Exercise requirements:
1/ In the mailing-list message against digest URIs, what three things are said to need a calculated URI?
2/ Continue the mailing-list message against digest URIs from the point where it stops.

Arguments against digest URIs from Jonas Liljegren on 2000-01-02 (www-rdf-interest@w3.org from January 2000)

From: Jonas Liljegren <jonas@paranormal.o.se>
Date: Sun, 02 Jan 2000 21:25:11 +0100
To: RDF Intrest Group <www-rdf-interest@w3.org>
CC: Sergey Melnik <melnik@DB.Stanford.EDU>
Message-ID: <386FB427.A3D2DBEF@paranormal.o.se>
I haven't read the list since december 18th. Some holidays have come in
the way.  But more than that: I didn't want to write this text.
Sergey Melnik has done so much work...


It's about digest URIs. There have come up a number of considerations
against the use of digest URIs. Not only digest URIs. But any kind of
algorithm for common URIs. That includes the x-pointer suggestion.


I was going to write a long summary of the issues and arguments for
and against digest URIs. But I'm not up to it. So I just list the
things that comes to mind.


The three things that needs a calculated URI is:
  * model URI
  * statement URI
  * anonymous resource URI



I think that digest URIs is not the complete solution for the problems
it tries to confront. A complete solution still has to incorporate
more layers of metadata. It's better to just don't have digest URIs.



 Higher threshold for implementation
 -----------------------------------

There will hopefully be many implementations of RDF. Some will just be
able to read a specifik form of the XML serialization. Other will be
more generic. There is a point in not requireing too much from an
implementation. MD5 or SHA-1 is maby not that hard to use, (there are
support for both in Perl modules,) but it does limit the ways to
implement RDF for a specific purpose.

And you can't depend on digest URIs if not everyone is using them.


 URI aliases
 -----------

What about URI aliases? Two URIs could be used do denote the same
thing.  Persons often have a diffrent identifier for every membership
register. There will have to be ways to express the relationships
between resources, regardless of if it's about the same sort of
statement, the same model or the same thing.

It's not enough to have a common algorithm to give unique identifiers
for anonymous resources. You will still have to be able to say that two
URIs is aliases for the same resource. So why not use this handling
of aliases to handle other cases there you want to say that one URI
for, say, a model is an alias for another URI.


 Value equivalence
 -----------------

The digest URI for a triple is calculated on the actual string of
bytes for the literal part. But the literal could be encoded in
diffrent formats. Unicode, Latin1, or others.

The object of a statement could be considered the same even if it is
diffrent in the byte for byte way. If the object is a person, it could
be a literal with the name. But the name could be written in a couple
of diffrent forms. It could also be an URI for the person, or an
anonymous URI to a resource that specify the person by describing the
first and last name separately, and maby giving them a type arc each.

You will have to be able to specify their equivalence. If you have a
rule for digest URIs, you would have that way, and on top of that the
more complete way to express equivalence. So why not skip the digest
way and go for the complete soulution? (The complete solution would be
to introduce more statements, containing metadata about the
resources.)


 Not realy unique
 ----------------

A digest is not guaranteed to be unique. There are a theoretical
chanse that two diffrent things will get the same URI.  There would
still have to be an extra layer for determining URI equivalence.

Data to examine:

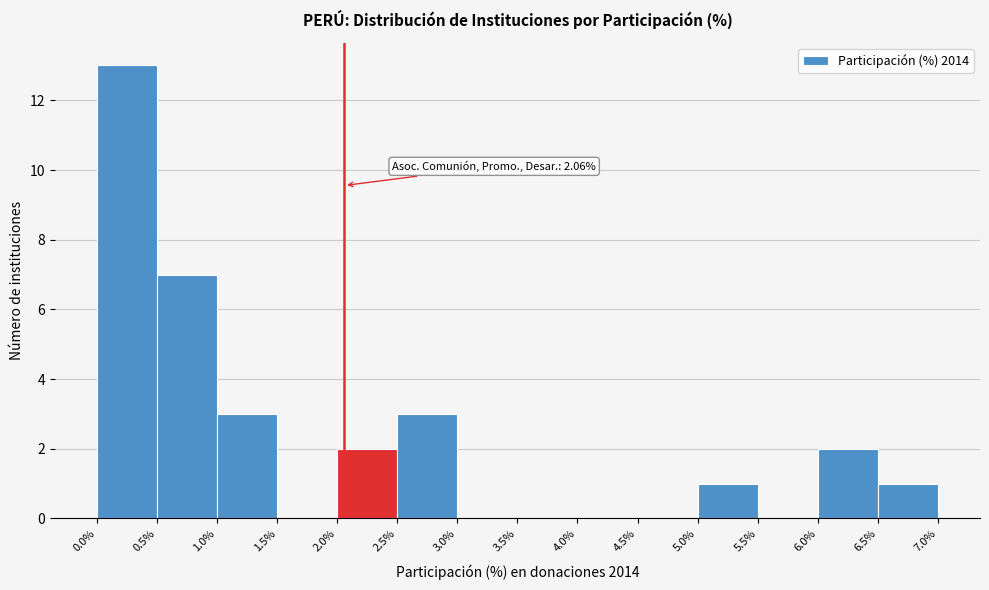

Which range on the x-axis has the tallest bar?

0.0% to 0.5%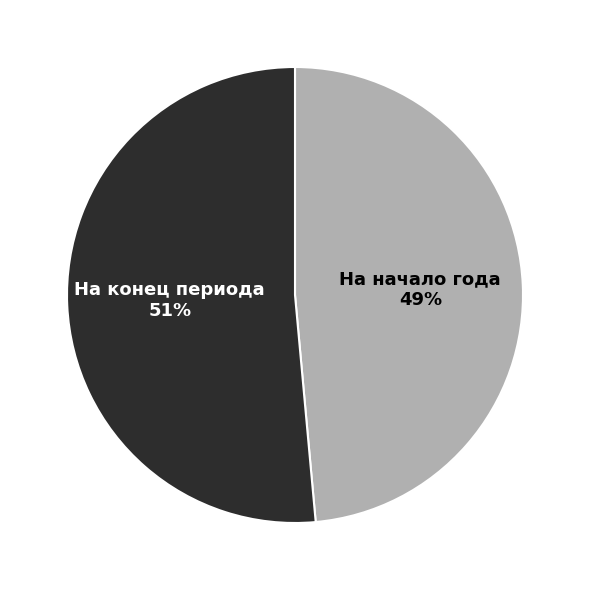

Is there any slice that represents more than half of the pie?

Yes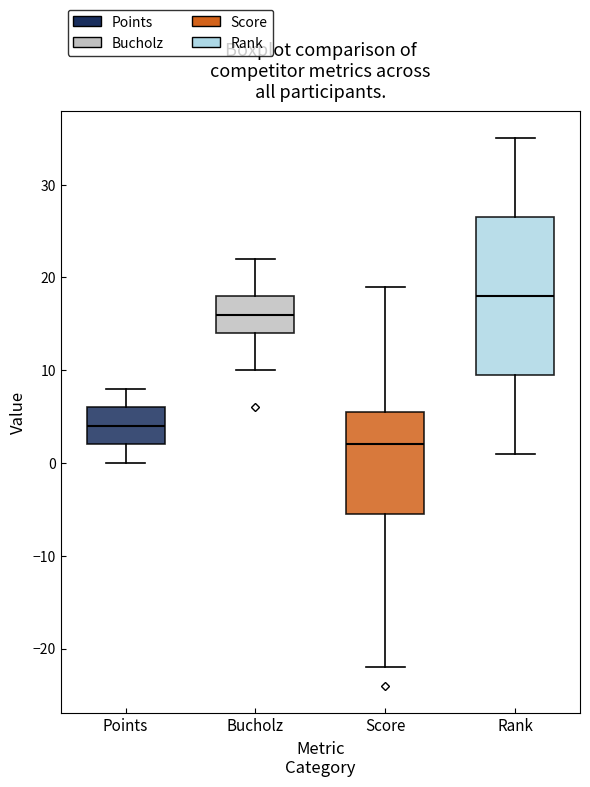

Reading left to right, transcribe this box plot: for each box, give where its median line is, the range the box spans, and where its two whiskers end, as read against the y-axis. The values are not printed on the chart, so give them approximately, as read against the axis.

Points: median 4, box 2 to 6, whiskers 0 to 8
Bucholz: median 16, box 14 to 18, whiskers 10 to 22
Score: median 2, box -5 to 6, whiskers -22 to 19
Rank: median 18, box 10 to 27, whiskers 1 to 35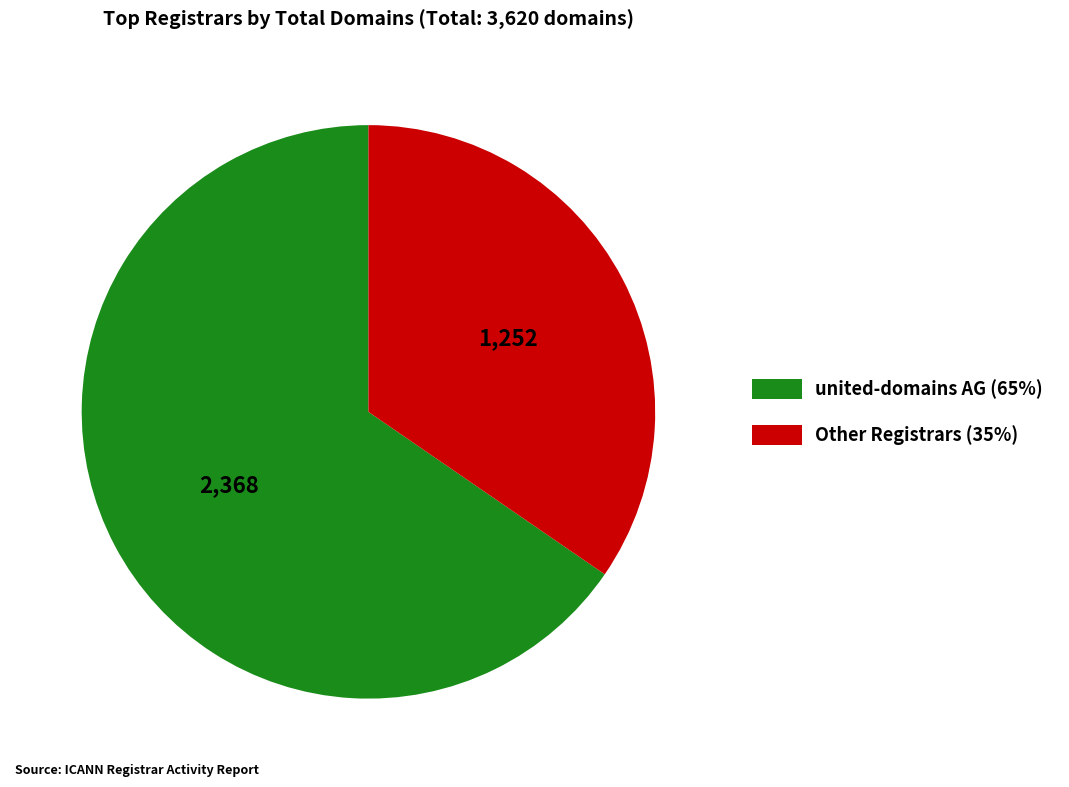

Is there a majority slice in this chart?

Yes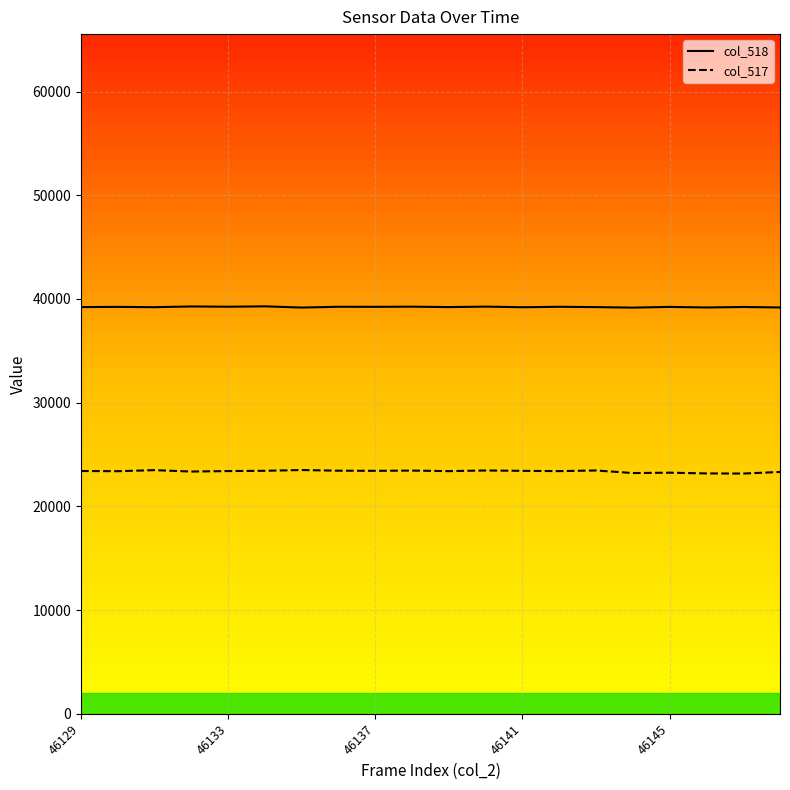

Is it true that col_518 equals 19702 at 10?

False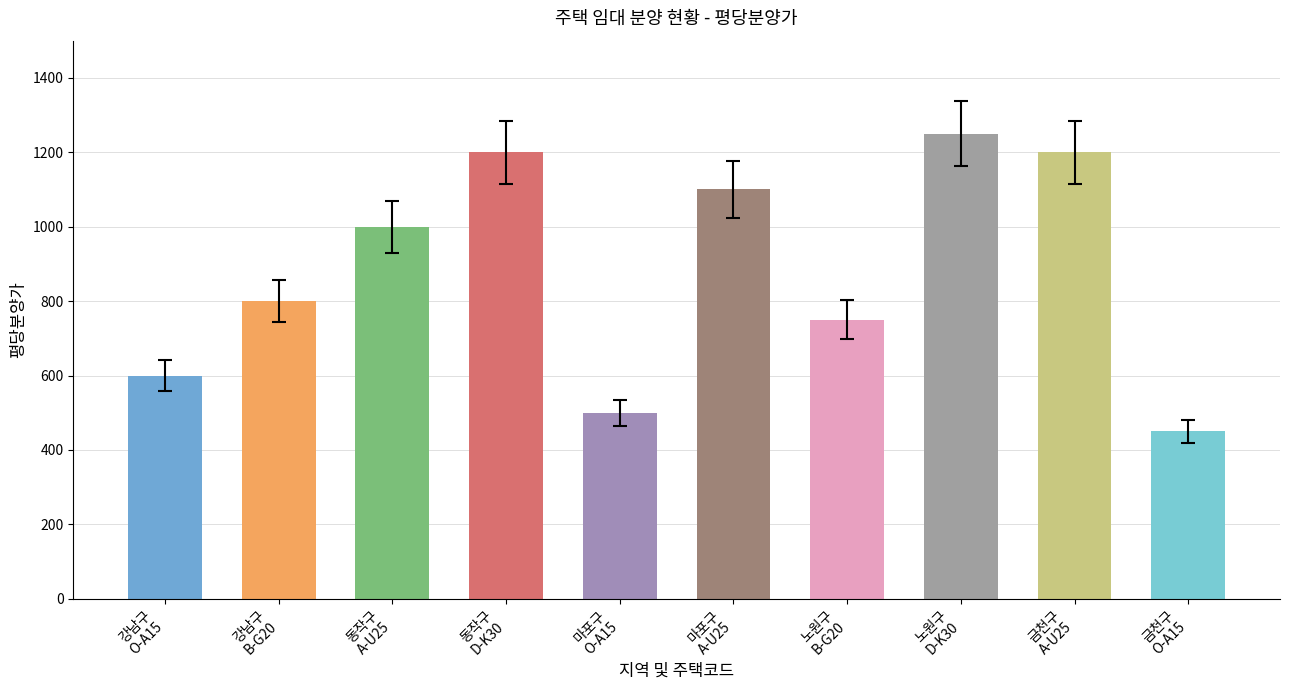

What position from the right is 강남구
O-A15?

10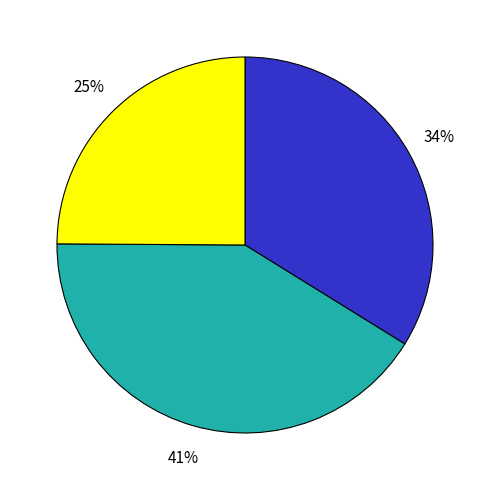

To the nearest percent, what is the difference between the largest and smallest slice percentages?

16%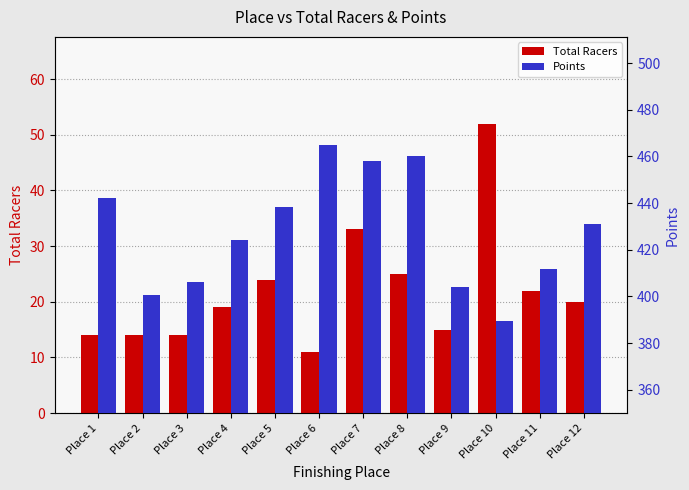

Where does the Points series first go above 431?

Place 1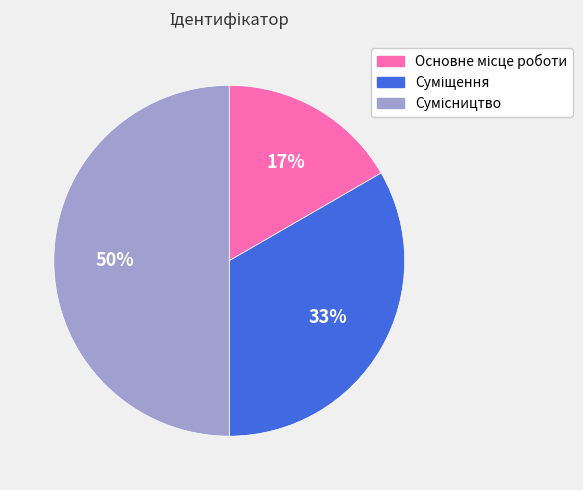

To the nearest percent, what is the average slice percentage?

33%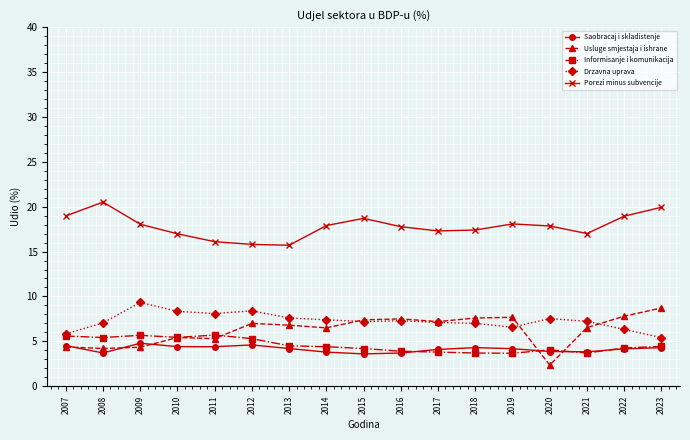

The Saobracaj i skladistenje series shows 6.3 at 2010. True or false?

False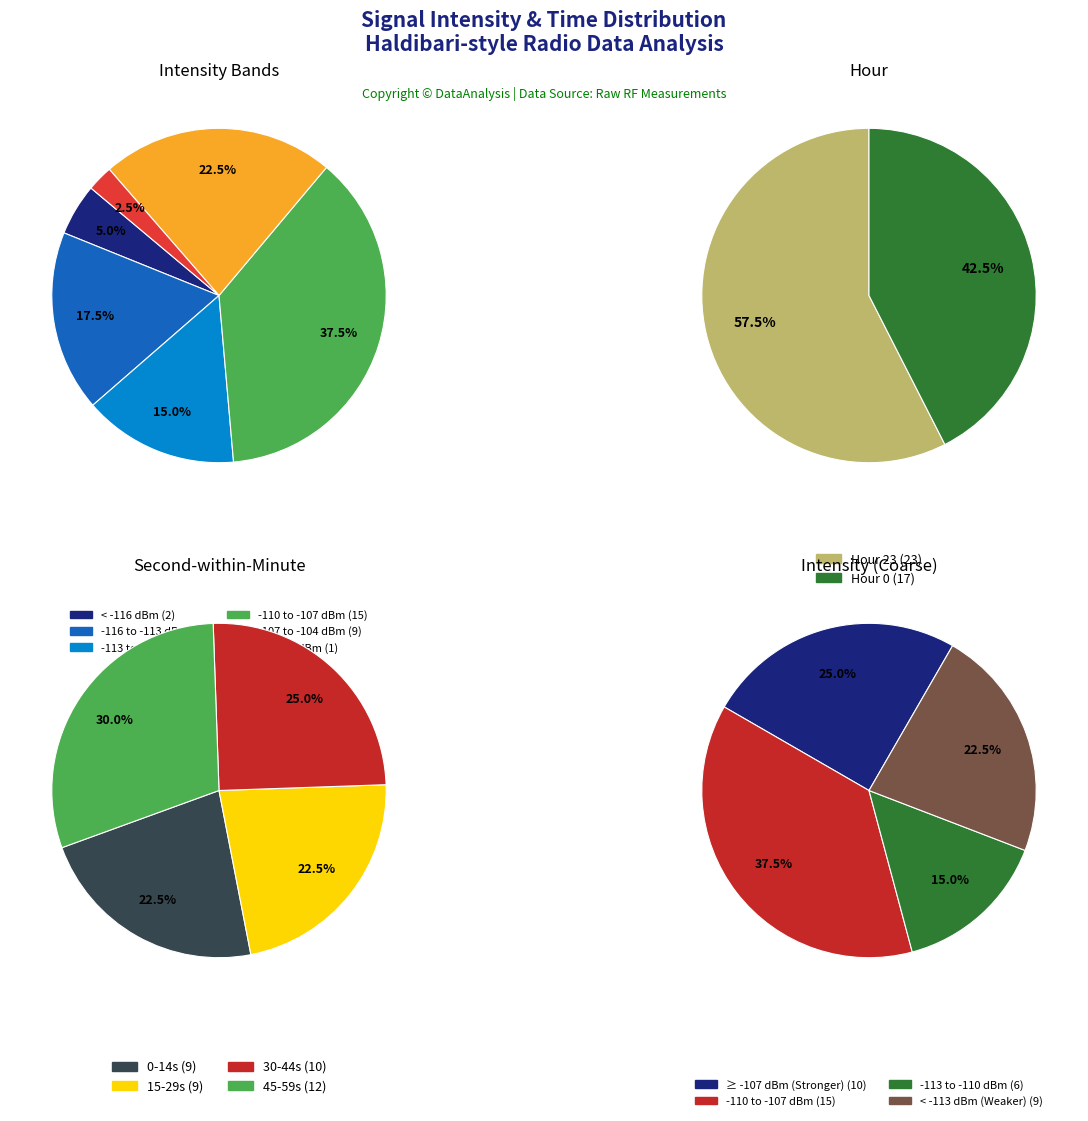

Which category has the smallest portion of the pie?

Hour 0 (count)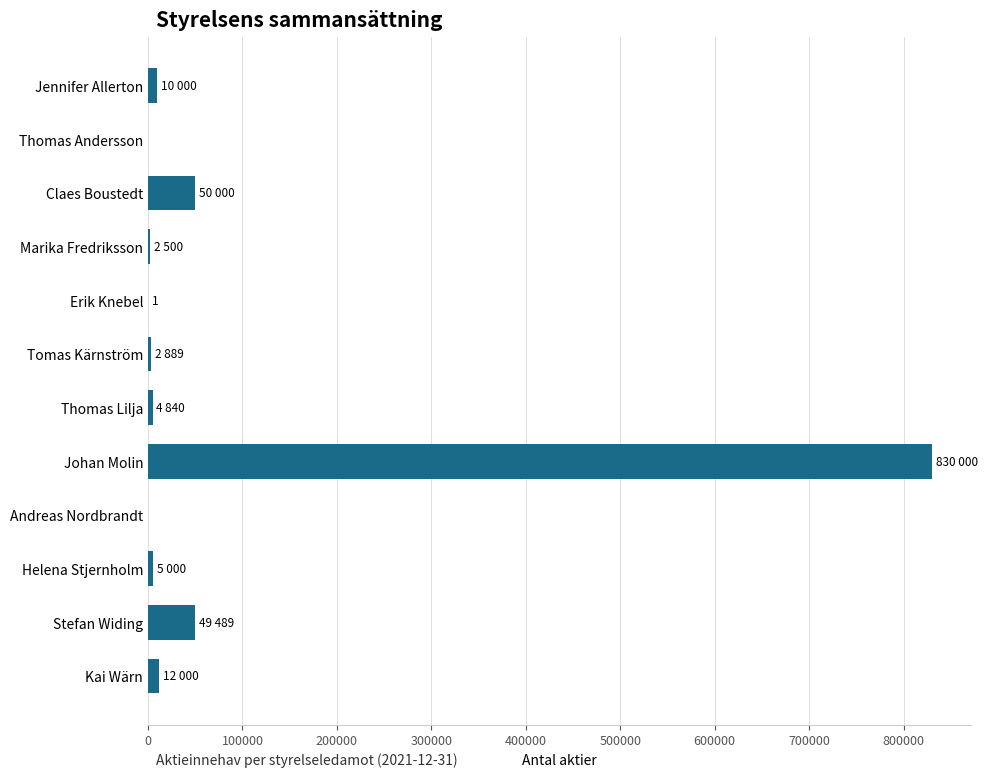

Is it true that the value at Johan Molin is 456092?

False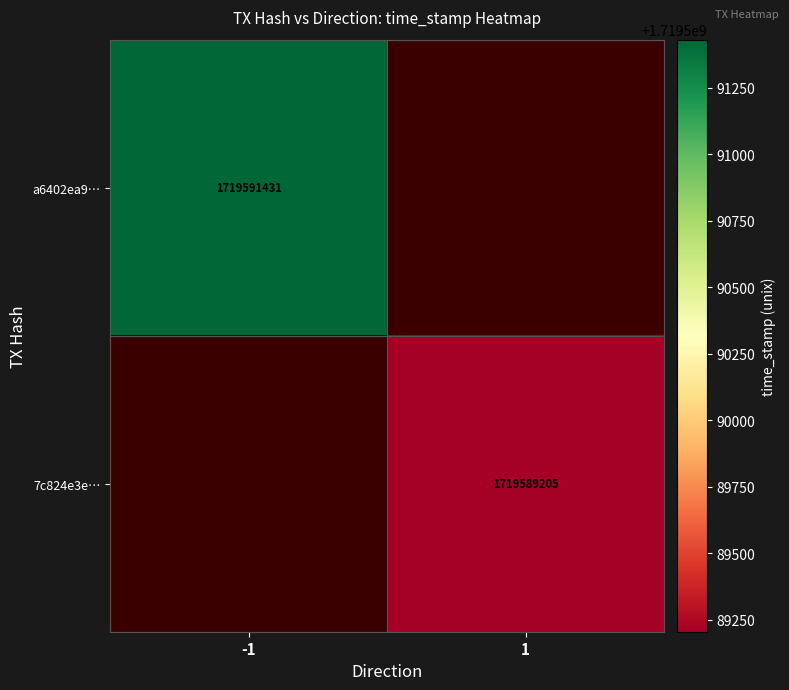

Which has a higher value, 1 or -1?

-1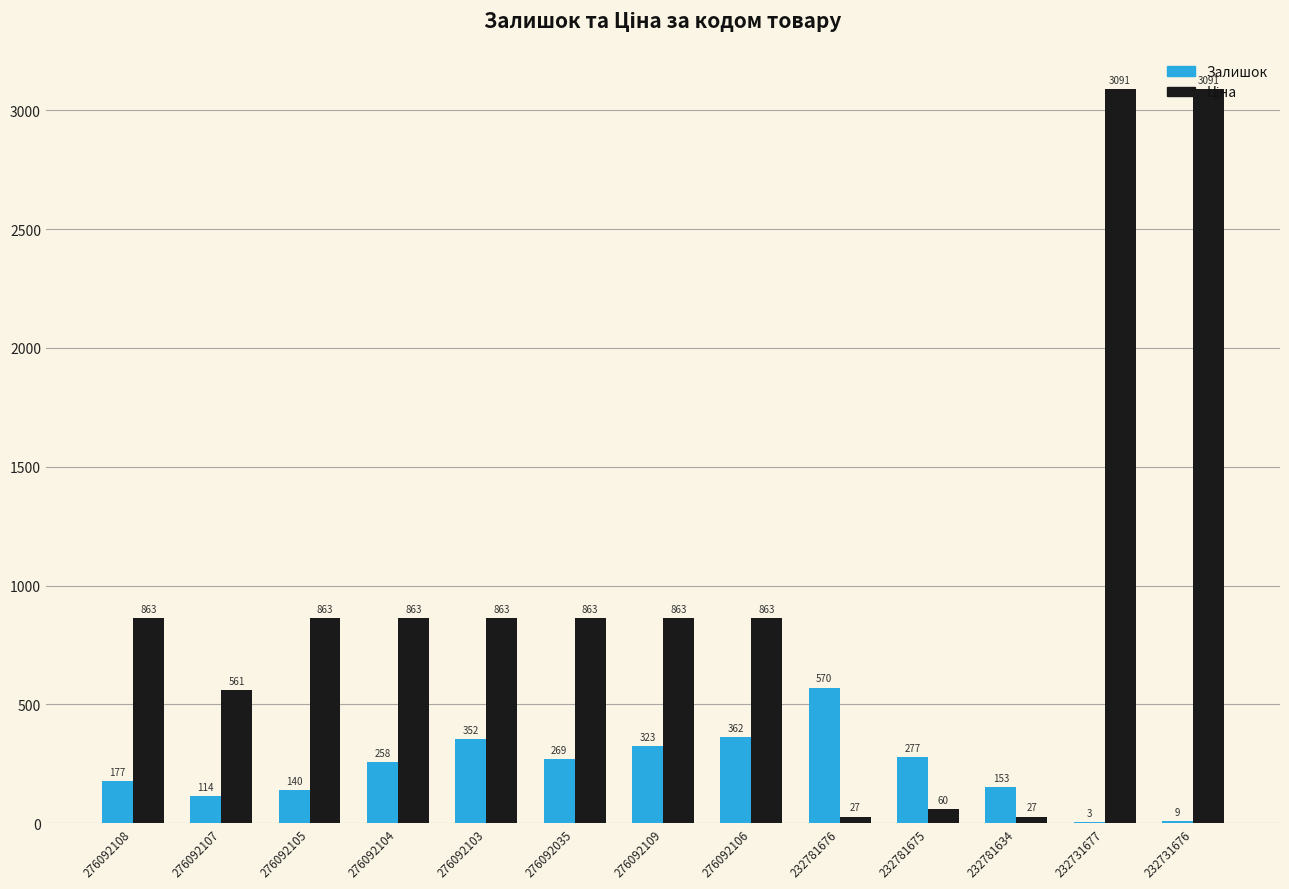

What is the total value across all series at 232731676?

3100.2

Answers by task:
1/ A model URI, a statement URI, and an anonymous resource URI.

2/
 The nature of the statement
 ---------------------------

In a reification of a statement, every reification should be handled
separately, as separate events. They have properties like source,
time, probability and context of statement. Even if the statement in
itself would have a unique URI, there would have to be separate URIs
for every stating event.

So why not add a few more data about the statement, and use those data
for handling equivalence between two statements. Equivalence could in
general be determined by examining the subject, predicate and object
properties, regardless of the URI representing the statement.


 URIs can be unknown
 -------------------

Many things could have official URIs. There would be cases there those
is not used in the XML serialization. This would result in the parser
or serializer generating an unofficial URI for that anonymous/unknown
resource. That would lead to two URIs for the same thing.

There will often be temporary URIs. They could also be used in queries
to denote a unknown entity that you would like to find a more proper
URI for.

A application with the ability to handle this will also be able to
handle URIs generated from XML serializations with anonymous
resources.  Thus, there is no need for a special algorithm for
generating the URIs for the anonymous resources.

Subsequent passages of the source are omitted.